Excerpted text: Begin

MPEG-H 3D Audio Special Features
MPEG-H 3D Audio enables unique features that are not found in other audio coding schemes. Therefore, IEC 61937-13 specifies additional steps that are necessary for an MPEG-H 3D Audio Stream. Particularly two properties of MPEG-H 3D Audio are not directly suitable for the basic principles of operation of IEC 61937 as outlined in section 'Principles of Operation'.
- Each MPEG-H data frame may represent a varying number of PCM samples. This depends on both the internal encoder states and on the truncation mechanism that allows to shorten PCM frames to support sample accurate changes of the audio scene configuration (e.g. change from stereo to 7.1+4 channels at arbitrary PCM samples)
- MPEG-H uses a bit reservoir mechanism to allow peak bit rates that are higher than the average bit rate. As a result, data frames are of variable size and can become so big that they do not fit into a single IEC data burst. Instead, data frames need to be split over more than one IEC data burst (see maximal MPEG-H 3D Audio data frame size).
IEC 61937-13 defines the following mechanism to implement the necessary functionality to support the MPEG-H 3D Audio special features:
- A variable number of MPEG-H 3D Audio data frames may be transmitted in one IEC 61937 data burst.
- MPEG-H 3D Audio data frames may be partitioned (spill over) to more than one IEC 61937 data burst, if they don't fit into the current data burst.

Excerpted text: End

**Written task a**: Return, unchanged, the lines of the saved entries from their first line down to the line containing "Принять все", with both of those lines included.
The saved entries have no connection to the text on MPEG-H 3D Audio.

The records: Begin

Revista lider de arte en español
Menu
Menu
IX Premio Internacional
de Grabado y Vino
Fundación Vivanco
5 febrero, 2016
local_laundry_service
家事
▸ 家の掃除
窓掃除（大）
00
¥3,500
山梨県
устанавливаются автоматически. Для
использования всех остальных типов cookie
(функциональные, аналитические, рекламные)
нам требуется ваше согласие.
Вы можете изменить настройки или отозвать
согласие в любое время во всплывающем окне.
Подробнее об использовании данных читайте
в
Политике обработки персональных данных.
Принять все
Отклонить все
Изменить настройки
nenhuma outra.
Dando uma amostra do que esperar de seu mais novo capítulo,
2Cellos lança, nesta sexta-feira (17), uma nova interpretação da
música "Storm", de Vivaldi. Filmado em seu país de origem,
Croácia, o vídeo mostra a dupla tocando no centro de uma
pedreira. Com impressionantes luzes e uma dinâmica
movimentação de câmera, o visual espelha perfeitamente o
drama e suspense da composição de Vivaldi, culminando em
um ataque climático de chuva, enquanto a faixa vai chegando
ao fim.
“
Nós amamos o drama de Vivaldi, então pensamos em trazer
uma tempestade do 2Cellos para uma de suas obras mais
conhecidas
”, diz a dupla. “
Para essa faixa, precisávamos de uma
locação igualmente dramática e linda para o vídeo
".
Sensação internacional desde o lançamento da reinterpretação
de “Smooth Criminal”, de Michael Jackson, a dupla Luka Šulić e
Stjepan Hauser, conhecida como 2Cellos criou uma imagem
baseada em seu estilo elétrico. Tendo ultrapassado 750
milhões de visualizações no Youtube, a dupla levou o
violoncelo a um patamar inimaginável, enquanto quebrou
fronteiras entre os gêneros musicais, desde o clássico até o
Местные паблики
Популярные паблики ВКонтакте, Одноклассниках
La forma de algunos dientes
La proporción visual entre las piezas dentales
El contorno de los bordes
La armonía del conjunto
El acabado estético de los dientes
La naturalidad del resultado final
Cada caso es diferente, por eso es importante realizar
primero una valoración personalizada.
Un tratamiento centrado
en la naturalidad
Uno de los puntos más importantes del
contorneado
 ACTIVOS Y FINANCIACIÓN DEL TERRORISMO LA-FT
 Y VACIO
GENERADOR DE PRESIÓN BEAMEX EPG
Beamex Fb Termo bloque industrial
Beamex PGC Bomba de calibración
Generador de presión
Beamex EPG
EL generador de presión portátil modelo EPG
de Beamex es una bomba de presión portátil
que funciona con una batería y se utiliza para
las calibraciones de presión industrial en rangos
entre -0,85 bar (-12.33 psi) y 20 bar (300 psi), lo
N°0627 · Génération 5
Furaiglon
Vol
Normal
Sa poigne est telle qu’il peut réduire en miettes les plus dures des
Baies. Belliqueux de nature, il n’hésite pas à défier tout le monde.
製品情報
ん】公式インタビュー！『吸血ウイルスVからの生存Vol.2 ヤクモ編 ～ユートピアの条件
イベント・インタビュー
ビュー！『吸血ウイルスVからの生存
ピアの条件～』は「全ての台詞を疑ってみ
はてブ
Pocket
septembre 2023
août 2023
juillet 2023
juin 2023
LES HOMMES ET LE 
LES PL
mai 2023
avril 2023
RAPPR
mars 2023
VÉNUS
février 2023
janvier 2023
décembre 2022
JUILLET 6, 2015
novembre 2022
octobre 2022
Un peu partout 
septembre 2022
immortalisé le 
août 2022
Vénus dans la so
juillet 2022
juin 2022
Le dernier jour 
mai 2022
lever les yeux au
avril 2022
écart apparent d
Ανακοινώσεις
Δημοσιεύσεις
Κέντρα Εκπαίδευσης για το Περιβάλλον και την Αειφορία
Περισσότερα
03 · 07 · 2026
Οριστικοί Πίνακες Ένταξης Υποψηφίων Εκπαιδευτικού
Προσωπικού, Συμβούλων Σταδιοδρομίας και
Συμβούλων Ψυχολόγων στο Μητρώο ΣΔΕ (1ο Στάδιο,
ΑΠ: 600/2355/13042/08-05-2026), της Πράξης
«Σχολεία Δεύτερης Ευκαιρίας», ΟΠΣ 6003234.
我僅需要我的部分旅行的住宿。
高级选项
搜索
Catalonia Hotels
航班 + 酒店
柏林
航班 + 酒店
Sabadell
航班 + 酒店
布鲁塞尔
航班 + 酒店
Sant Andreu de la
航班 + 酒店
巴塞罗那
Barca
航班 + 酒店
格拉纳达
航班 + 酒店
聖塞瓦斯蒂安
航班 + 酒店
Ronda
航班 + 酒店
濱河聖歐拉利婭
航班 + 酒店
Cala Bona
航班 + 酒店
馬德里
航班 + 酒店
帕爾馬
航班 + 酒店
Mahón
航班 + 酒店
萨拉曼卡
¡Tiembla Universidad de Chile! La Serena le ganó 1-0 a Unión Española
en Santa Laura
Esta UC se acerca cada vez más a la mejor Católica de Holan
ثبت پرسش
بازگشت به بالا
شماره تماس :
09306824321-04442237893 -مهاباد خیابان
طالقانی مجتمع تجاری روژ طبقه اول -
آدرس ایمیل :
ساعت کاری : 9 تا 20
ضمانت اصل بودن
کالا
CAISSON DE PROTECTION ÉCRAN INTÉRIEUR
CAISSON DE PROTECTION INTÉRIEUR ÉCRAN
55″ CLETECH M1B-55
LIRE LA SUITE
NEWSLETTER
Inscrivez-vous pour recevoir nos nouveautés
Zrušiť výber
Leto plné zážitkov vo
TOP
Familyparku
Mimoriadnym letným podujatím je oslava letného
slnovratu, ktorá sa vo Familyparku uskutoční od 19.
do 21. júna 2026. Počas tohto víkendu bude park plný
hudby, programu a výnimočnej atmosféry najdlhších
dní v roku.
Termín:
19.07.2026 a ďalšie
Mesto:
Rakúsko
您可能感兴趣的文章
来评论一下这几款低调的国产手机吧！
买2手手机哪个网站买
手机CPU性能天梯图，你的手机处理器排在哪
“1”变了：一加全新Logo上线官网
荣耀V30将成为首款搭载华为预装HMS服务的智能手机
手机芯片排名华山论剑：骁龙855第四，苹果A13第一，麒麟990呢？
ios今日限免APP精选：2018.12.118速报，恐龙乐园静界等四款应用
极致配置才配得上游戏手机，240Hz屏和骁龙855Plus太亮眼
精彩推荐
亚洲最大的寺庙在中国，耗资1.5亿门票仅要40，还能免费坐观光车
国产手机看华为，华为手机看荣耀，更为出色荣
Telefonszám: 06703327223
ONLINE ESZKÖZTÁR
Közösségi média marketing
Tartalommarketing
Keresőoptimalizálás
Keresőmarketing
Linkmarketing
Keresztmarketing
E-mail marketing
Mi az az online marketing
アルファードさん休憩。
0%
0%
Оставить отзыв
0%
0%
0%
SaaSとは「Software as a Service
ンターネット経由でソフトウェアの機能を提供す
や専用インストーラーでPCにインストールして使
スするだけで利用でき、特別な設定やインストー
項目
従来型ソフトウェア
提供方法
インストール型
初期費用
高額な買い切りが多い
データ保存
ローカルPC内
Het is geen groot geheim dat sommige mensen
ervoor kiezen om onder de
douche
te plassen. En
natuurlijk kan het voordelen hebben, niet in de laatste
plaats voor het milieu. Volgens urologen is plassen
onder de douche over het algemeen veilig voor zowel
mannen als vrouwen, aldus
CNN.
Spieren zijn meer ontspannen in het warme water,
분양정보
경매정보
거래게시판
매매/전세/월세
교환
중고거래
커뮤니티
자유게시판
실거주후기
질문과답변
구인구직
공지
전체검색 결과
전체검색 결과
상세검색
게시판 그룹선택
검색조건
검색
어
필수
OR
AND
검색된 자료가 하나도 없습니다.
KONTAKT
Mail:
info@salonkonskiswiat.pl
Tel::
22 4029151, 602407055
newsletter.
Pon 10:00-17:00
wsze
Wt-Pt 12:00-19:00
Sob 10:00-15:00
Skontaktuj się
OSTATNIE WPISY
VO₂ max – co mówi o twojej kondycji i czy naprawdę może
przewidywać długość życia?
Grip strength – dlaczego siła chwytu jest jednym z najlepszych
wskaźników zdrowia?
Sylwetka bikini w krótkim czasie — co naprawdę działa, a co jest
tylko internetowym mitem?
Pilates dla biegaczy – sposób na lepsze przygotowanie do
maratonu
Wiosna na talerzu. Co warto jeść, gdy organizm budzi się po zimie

The records: End

**Written task b**: Give the MPEG-H 3D Audio text again from "- MPEG-H uses" down to "61937 data burst.", renaming "bit reservoir" to "bit buffer".

**Answer section a**:
Revista lider de arte en español
Menu
Menu
IX Premio Internacional
de Grabado y Vino
Fundación Vivanco
5 febrero, 2016
local_laundry_service
家事
▸ 家の掃除
窓掃除（大）
00
¥3,500
山梨県
устанавливаются автоматически. Для
использования всех остальных типов cookie
(функциональные, аналитические, рекламные)
нам требуется ваше согласие.
Вы можете изменить настройки или отозвать
согласие в любое время во всплывающем окне.
Подробнее об использовании данных читайте
в
Политике обработки персональных данных.
Принять все

**Answer section b**:
- MPEG-H uses a bit buffer mechanism to allow peak bit rates that are higher than the average bit rate. As a result, data frames are of variable size and can become so big that they do not fit into a single IEC data burst. Instead, data frames need to be split over more than one IEC data burst (see maximal MPEG-H 3D Audio data frame size).
IEC 61937-13 defines the following mechanism to implement the necessary functionality to support the MPEG-H 3D Audio special features:
- A variable number of MPEG-H 3D Audio data frames may be transmitted in one IEC 61937 data burst.